本発明は、電子機器等に使用される金属製の電解コンデンサに関し、特に内圧が上昇して爆発することを防止する防爆弁を備える金属製の電解コンデンサに関する。
アルミ電解コンデンサは、過電圧や逆電圧が印加されたり、寿命故障等によって過大な電流が流れたりすると、温度上昇によりコンデンサ素子に含浸された駆動用電解液を構成する有機溶媒が気化し又は電解液が熱分解して気化ガスが発生したり、電解液が電気化学反応により分解して水素ガスや気化ガスが発生したりするため、アルミニウムよりなる金属ケースの内圧が上昇する。
このとき、ガスの逃げ道がないと、金属ケースの内圧が金属ケースによる封口力を上回ることで爆発に至るため、従来のアルミ電解コンデンサでは、通常、金属ケースの天板部に薄肉部よりなる防爆弁が設けられている。
このように、金属ケースの内圧が異常に上昇したときには、この防爆弁が開弁して前述した金属ケース内における駆動用電解液を構成する有機溶媒のガスや水素ガスが外部に流出するため、電解コンデンサは爆発することなく、安全に故障に至るのである。
しかしながら、上記構成によれば、駆動用電解液が外部に噴出するため、この電解コンデンサをセットした基板や他の電子部品に駆動用電解液が付着して、ショートやトラッキング等の電気的異常が引き起こされるという問題点がある。また、防爆弁から噴出する駆動用電解液の気化ガスや異臭は、使用者に発火によるものであるかの誤解を与える可能性もある。
上記問題点を解決するために、伸縮可能なキャップを取り付けた電解コンデンサが提案されている(特許文献1参照)。また、電解コンデンサの防爆弁の上方に駆動用電解液を吸収する性質及び通気性を有し、かつ難燃化処理を施した吸収材を配置したアルミ電解コンデンサが提案されている(特許文献2参照)。さらに、防爆弁の上方に駆動用電解液をゲル化する性質を有する粒状のゲル化剤を配置したアルミ電解コンデンサも提案されている(特許文献3参照)。
特開2006−286969号公報 特開平6−89835号公報 特開平5−13289号公報
しかしながら、特許文献1に記載された電解コンデンサは、単に伸縮可能なキャップを設けて駆動用電解液の気化ガスや水素ガスを吸収する空間を設けただけであるため、十分な量のガスを収容できず、キャップ内の内圧が上昇して破損することがあり、また、冷却後は駆動用電解液が液体に戻ってしまうため、漏洩のおそれがあるという問題点がある。
また、特許文献2及び特許文献3に記載された電解コンデンサは、駆動用電解液の気化ガスを吸収したりゲル化したりすることで固定化するものであるが、気化ガスの吸収速度又はゲル化速度が十分に速くないため、噴出するガス量によってはガスの吸収が間に合わず漏洩する場合があり、また水素ガス等の吸収には適しないという問題点がある。
+++
## 練習課題:
A. 電解コンデンサの文章のうち、「このように、金属ケースの内圧」を含む語句から始め、「の誤解を与える可能性もある。」で止めた範囲を、一字も変えずに返すこと。
B. 電解コンデンサの文章の続きを、最後の文の次から書き足すこと。

## 一覧:
+++
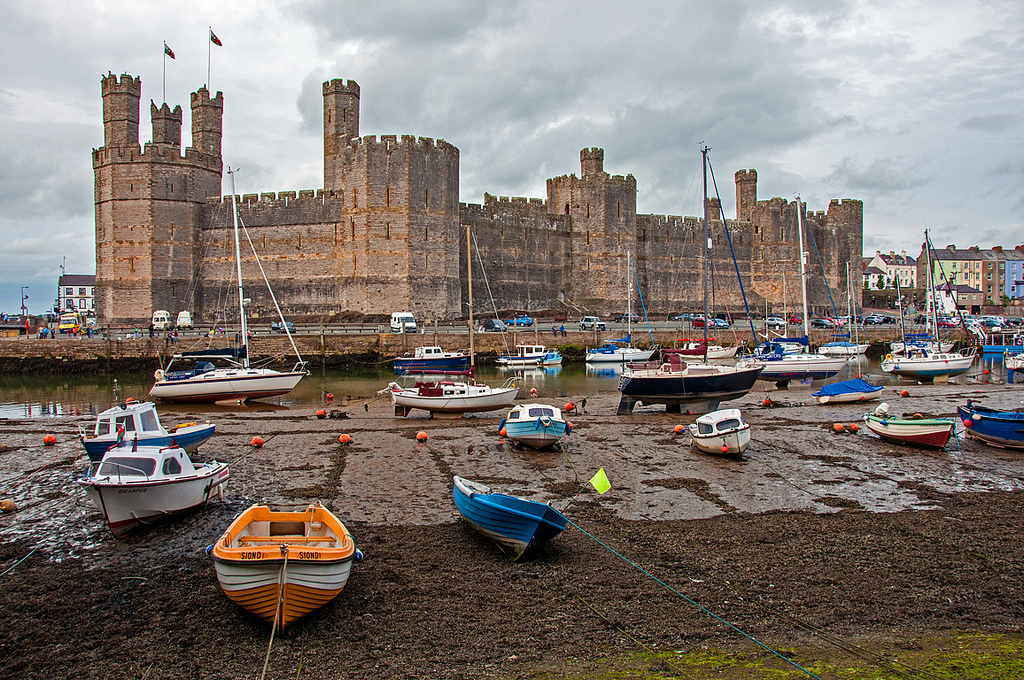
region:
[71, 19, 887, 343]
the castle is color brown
+++
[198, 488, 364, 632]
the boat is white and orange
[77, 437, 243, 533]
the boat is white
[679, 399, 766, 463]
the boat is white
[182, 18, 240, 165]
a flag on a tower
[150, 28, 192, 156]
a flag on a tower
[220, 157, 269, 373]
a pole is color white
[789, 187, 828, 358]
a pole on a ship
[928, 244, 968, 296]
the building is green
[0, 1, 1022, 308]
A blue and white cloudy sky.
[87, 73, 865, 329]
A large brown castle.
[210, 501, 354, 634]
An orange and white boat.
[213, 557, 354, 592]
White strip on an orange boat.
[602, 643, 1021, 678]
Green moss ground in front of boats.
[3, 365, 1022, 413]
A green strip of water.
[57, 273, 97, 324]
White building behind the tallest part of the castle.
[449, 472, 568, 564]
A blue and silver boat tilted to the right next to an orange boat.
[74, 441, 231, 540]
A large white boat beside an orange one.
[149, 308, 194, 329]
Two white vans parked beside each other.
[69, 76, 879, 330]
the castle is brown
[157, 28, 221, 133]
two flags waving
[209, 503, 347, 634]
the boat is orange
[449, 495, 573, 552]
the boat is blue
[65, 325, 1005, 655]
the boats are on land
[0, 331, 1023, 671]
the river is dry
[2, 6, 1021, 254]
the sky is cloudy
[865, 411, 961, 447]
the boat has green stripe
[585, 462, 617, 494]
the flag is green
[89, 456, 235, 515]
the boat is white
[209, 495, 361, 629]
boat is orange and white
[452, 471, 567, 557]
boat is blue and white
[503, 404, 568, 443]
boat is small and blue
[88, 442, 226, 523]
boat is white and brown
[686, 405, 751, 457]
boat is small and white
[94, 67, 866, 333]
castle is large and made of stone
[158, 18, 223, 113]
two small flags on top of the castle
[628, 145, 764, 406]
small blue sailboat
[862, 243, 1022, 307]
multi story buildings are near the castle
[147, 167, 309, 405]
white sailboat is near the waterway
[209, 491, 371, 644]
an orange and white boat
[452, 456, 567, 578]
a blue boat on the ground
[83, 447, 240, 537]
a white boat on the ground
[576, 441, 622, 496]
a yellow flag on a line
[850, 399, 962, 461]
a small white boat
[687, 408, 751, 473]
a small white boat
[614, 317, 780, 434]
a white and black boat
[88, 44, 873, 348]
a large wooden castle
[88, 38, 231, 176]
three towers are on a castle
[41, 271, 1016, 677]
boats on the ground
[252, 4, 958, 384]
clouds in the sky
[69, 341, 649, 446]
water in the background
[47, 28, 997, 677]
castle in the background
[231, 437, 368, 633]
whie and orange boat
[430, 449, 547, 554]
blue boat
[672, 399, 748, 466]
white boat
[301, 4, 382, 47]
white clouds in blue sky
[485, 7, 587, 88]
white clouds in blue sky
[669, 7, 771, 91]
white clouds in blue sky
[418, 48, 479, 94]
+++
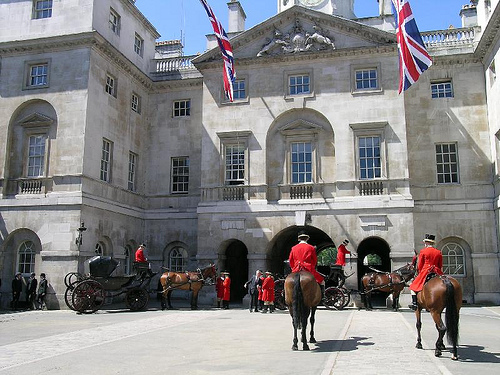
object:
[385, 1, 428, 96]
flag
+++
## 解答例:
A.
このように、金属ケースの内圧が異常に上昇したときには、この防爆弁が開弁して前述した金属ケース内における駆動用電解液を構成する有機溶媒のガスや水素ガスが外部に流出するため、電解コンデンサは爆発することなく、安全に故障に至るのである。
しかしながら、上記構成によれば、駆動用電解液が外部に噴出するため、この電解コンデンサをセットした基板や他の電子部品に駆動用電解液が付着して、ショートやトラッキング等の電気的異常が引き起こされるという問題点がある。また、防爆弁から噴出する駆動用電解液の気化ガスや異臭は、使用者に発火によるものであるかの誤解を与える可能性もある。

B.
上記課題に鑑み、本発明は、防爆弁の作動時に噴出する駆動用電解液の気化ガス等を迅速に吸収して固定化することで、駆動用電解液等の漏洩を大幅に低減することの可能な金属電解コンデンサを提供することを目的とする。
上記課題を解決するために、本発明は、駆動用電解液を含浸させたコンデンサ素子と、前記コンデンサ素子を内蔵する有底筒状の金属ケースと、前記コンデンサ素子より導出された一対のリード線とを備え、前記金属ケースの天板部に防爆弁を形成し、電気的異常時に前記防爆弁が開成して駆動用電解液等を噴出する金属電解コンデンサにおいて、前記防爆弁の上方に、前記駆動用電解液を吸収する吸収材と水を内包する物質とを配置したことを特徴とする金属電解コンデンサを提供する(請求項1)。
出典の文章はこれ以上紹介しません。